Why didn't R. Kelly go to Germany to fuck teens? The legal age there is 14...Like bro hop on a plane and fuck a 14 year old hooker!
Plane Jokes
What did one twin tower say to the other? "Be back, I gotta catch a plane."
This is a 2 for 1 plane combo that will never exist.
But, it's like a plane pizza.
Nothing happens, but it terrorizes me.
Why can't we see or sense kamikazes' bombs?
They're out of plane sight.
Did I ever tell you my father should have been on the plane that crashed into the Twin Towers?
But that's just my opinion.
I tried dressing up as the plane that crashed into the Twin Towers for the office costume party.
It didn't land too well.
You know why you never wanna fly with an orphan?
'Cause then they know they won't die alone.
Dr. Seuss died September 24, but that was a lie. Dr. Seuss, when he was 97, he stole a plane and the last rhyme he did was “up in the sky so very far he comes, Dr. Seuss allahuakbar.”
9/11 jokes aren't funny. They are just plane wrong.

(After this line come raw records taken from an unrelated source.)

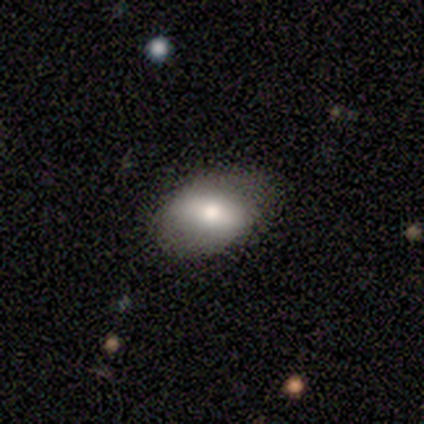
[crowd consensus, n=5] Q: Smooth or featured?
A: featured or disk (60%); runner-up: smooth (20%)
Q: Edge-on disk?
A: no (100%)
Q: Bar?
A: strong (67%); runner-up: weak (33%)
Q: Spiral arms?
A: no (100%)
Q: Bulge size?
A: large (33%); tied with: moderate (33%); small (33%)
Q: Merging?
A: none (100%)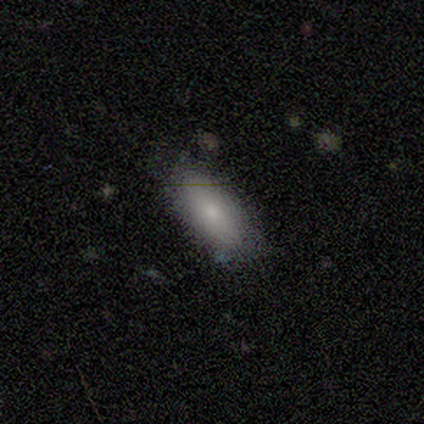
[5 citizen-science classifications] Smooth or featured? smooth (100%)
How rounded? in between (100%)
Merging? none (80%)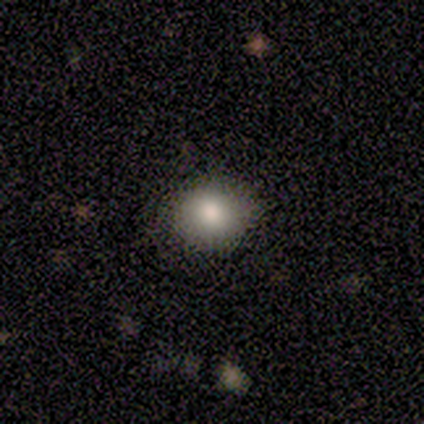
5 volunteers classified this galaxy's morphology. smooth 80%, featured or disk 20%, star or artifact 0%. Down the decision tree: how rounded — round (75%); merging — none (100%).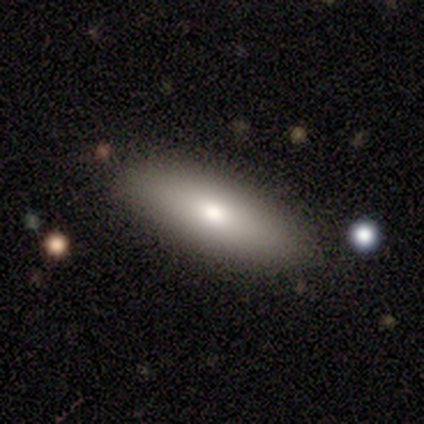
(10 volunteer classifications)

On the day of 9/11, the WTC's ordered cheese and pepperoni pizza, but all they got was plane.
Yo mama so stupid, she thought Kobe Bryant survived the plane crash.
What were the terrorists on 9/11 thinking?
"We can't go over it." "Can't go under it." "We have to go through it!"
"Twins sitting in class."
Me: Casually throws a paper plane at them.
That forehead is so tall it can eat a plane! Open wide!
You know, people should really stop making fun of 911....both my parents died.
One driving one plane, and the other driving the other.
A collection of 911 jokes.
What kinda pizza did they order at 911?
Plane.
What was the color of 911?
Plane.
What is the fastest way to see 911?
Plane.
I saw twins. I’m just waiting for those planes.
Why did the Twin Towers die? Because they had too many plane pizzas.
"September 11th plane driving classes for free."
Last week, I was on a plane to Manchester when suddenly the plane was hit by a ball. I wondered where it came from, but I soon realized it was none other than Penaldo practicing his free kicks. Shame on you, Penaldo, for almost killing me!